By Singingscholar @singingscholar
I think I have been to more Mahler within the past twelvemonth than I had previously heard live, ever. There was a bone-shaking 8th Symphony with Gergiev and the Mariinsky; Colin Davis, Bostridge, and Röschmann with Des Knaben Wunderhorn; Thomas Hampson singing the Kindertotenlieder (not blogged, but an intelligent, sympathetic, searingly direct performance); and James Levine and the Met orchestra with Das Lied von der Erde in what was, even for them, superlative form. And today, I ventured out for a concert of the New York Symphonic Arts Ensemble with songs from Des Knaben Wunderhorn and the 4th Symphony. I am glad to have gone, and very glad to have discovered the NYSAE.  And I must and will praise the audience, who coughed discreetly between movements and applauded only after the conductor lowered his baton (yes! truly!) In fact, I may have been The Bad Audience Member; my concert-going companion told me that I fidgeted noticeably in the second half.  Sorry. I would offer to make penance, but I think I've already been punished enough by the auditorium's seats.
Are you sensing a "but" coming, Gentle Readers?  Let it begin this sentence: "But where were the sex and death?" Conductor Timothy Hutto seemed to have good rapport with the orchestra, which played, on the whole, quite competently. There were some technical issues with the horns, I think, which sounded muddy to me; and the warm, humid hall was certainly doing the strings no favors. I had forgotten how charming the poem for the soprano (here Danya Katok) in the last movement is; but it is also dark and bloody in the second stanza, and cheerfully sensual elsewhere, and anything but tame.
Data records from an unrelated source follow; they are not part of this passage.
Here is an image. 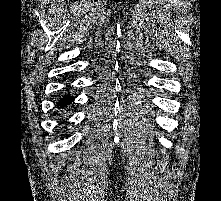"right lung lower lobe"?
I'll list each match as a JSON object with an SVG mask.
<instances>
[{
  "mask_svg": "<svg viewBox=\"0 0 221 201\" xmlns=\"http://www.w3.org/2000/svg\"><path fill=\"white\" fill-rule=\"evenodd\" d=\"M74 100V98L70 95L65 96L61 99V101L59 102V105L61 108L67 106V104H69L70 102H72Z\"/></svg>",
  "mask_w": 221,
  "mask_h": 201,
  "instance_id": "1",
  "label": "right lung lower lobe"
}]
</instances>
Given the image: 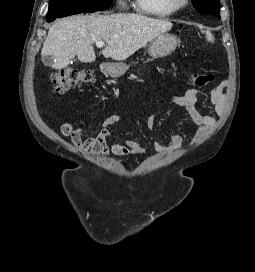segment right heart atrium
<instances>
[{
  "mask_svg": "<svg viewBox=\"0 0 255 272\" xmlns=\"http://www.w3.org/2000/svg\"><path fill=\"white\" fill-rule=\"evenodd\" d=\"M118 6L120 7V8H125V3H124V1L123 0H118Z\"/></svg>",
  "mask_w": 255,
  "mask_h": 272,
  "instance_id": "1",
  "label": "right heart atrium"
}]
</instances>
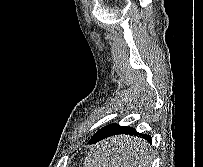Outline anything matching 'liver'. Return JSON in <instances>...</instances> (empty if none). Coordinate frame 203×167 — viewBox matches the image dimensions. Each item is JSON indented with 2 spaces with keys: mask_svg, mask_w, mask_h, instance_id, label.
Returning <instances> with one entry per match:
<instances>
[{
  "mask_svg": "<svg viewBox=\"0 0 203 167\" xmlns=\"http://www.w3.org/2000/svg\"><path fill=\"white\" fill-rule=\"evenodd\" d=\"M120 145H122V146H121V148H118V150H121V149H122L125 153H128V154L134 153V151L132 150V148L129 147L130 143H128V147L123 146V143H120ZM128 160H132V158H131V157H128ZM134 167H136V166H134Z\"/></svg>",
  "mask_w": 203,
  "mask_h": 167,
  "instance_id": "obj_1",
  "label": "liver"
}]
</instances>
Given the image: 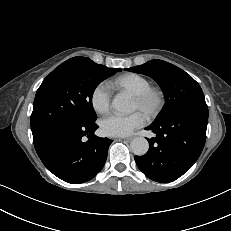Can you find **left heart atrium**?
<instances>
[{"mask_svg":"<svg viewBox=\"0 0 231 231\" xmlns=\"http://www.w3.org/2000/svg\"><path fill=\"white\" fill-rule=\"evenodd\" d=\"M145 123L141 112L129 115L110 114L101 121V130L107 136L123 137L130 135L135 129Z\"/></svg>","mask_w":231,"mask_h":231,"instance_id":"39dd6f15","label":"left heart atrium"}]
</instances>
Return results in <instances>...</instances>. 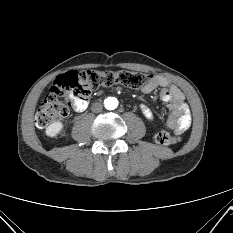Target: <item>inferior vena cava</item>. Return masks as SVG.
<instances>
[{
  "label": "inferior vena cava",
  "mask_w": 233,
  "mask_h": 233,
  "mask_svg": "<svg viewBox=\"0 0 233 233\" xmlns=\"http://www.w3.org/2000/svg\"><path fill=\"white\" fill-rule=\"evenodd\" d=\"M103 109V106L101 103L99 102H96V103H93L92 107H91V110L95 113H99L101 112Z\"/></svg>",
  "instance_id": "1"
}]
</instances>
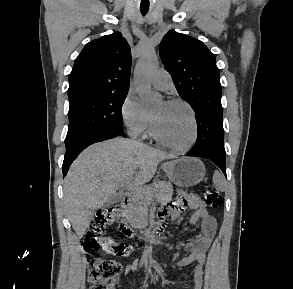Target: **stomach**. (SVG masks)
<instances>
[{"label": "stomach", "instance_id": "1", "mask_svg": "<svg viewBox=\"0 0 293 289\" xmlns=\"http://www.w3.org/2000/svg\"><path fill=\"white\" fill-rule=\"evenodd\" d=\"M167 177L176 185L190 187L200 183L206 174L204 163L195 157H184L162 165Z\"/></svg>", "mask_w": 293, "mask_h": 289}]
</instances>
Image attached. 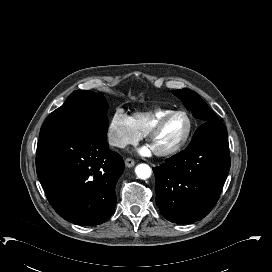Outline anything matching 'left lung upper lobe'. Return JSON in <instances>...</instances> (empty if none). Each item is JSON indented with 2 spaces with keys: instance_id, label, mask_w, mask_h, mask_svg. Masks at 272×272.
Listing matches in <instances>:
<instances>
[{
  "instance_id": "1",
  "label": "left lung upper lobe",
  "mask_w": 272,
  "mask_h": 272,
  "mask_svg": "<svg viewBox=\"0 0 272 272\" xmlns=\"http://www.w3.org/2000/svg\"><path fill=\"white\" fill-rule=\"evenodd\" d=\"M173 94L182 100L185 107L197 118L207 121H218L216 114L207 106L202 98L190 89L175 90Z\"/></svg>"
}]
</instances>
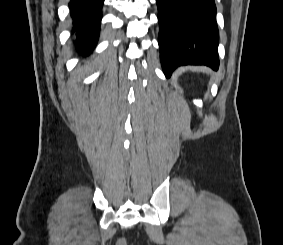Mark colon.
I'll return each instance as SVG.
<instances>
[{"label": "colon", "instance_id": "obj_1", "mask_svg": "<svg viewBox=\"0 0 283 245\" xmlns=\"http://www.w3.org/2000/svg\"><path fill=\"white\" fill-rule=\"evenodd\" d=\"M117 245H126V240L125 239H120L118 241V244Z\"/></svg>", "mask_w": 283, "mask_h": 245}]
</instances>
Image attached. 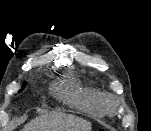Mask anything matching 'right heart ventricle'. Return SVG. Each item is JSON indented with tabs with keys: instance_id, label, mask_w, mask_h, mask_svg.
I'll return each instance as SVG.
<instances>
[{
	"instance_id": "right-heart-ventricle-1",
	"label": "right heart ventricle",
	"mask_w": 151,
	"mask_h": 131,
	"mask_svg": "<svg viewBox=\"0 0 151 131\" xmlns=\"http://www.w3.org/2000/svg\"><path fill=\"white\" fill-rule=\"evenodd\" d=\"M53 93L67 104L91 115L102 116L107 112L106 95L96 88L80 84L73 78L56 85Z\"/></svg>"
}]
</instances>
The first half of the concert featured the Wunderhorn selections: "Nicht wiedersehen!", "Ablösung im Sommer," "Des Antonius von Padua Fischpredigt," and "Wo die schönen Trompeten blasen." I liked Christopher DeVage's warm baritone, and he sang the first selection with moving melancholy.  What I missed was the moment of shock brought on by the vicious twist in the narrative.  The final duet was sung with tenderness; but it seemed remarkably chaste.  I wanted more wildness. I wanted more sensuality.  What about death, desire, and madness?  This is Mahler: shouldn't he always be at least a little dangerous?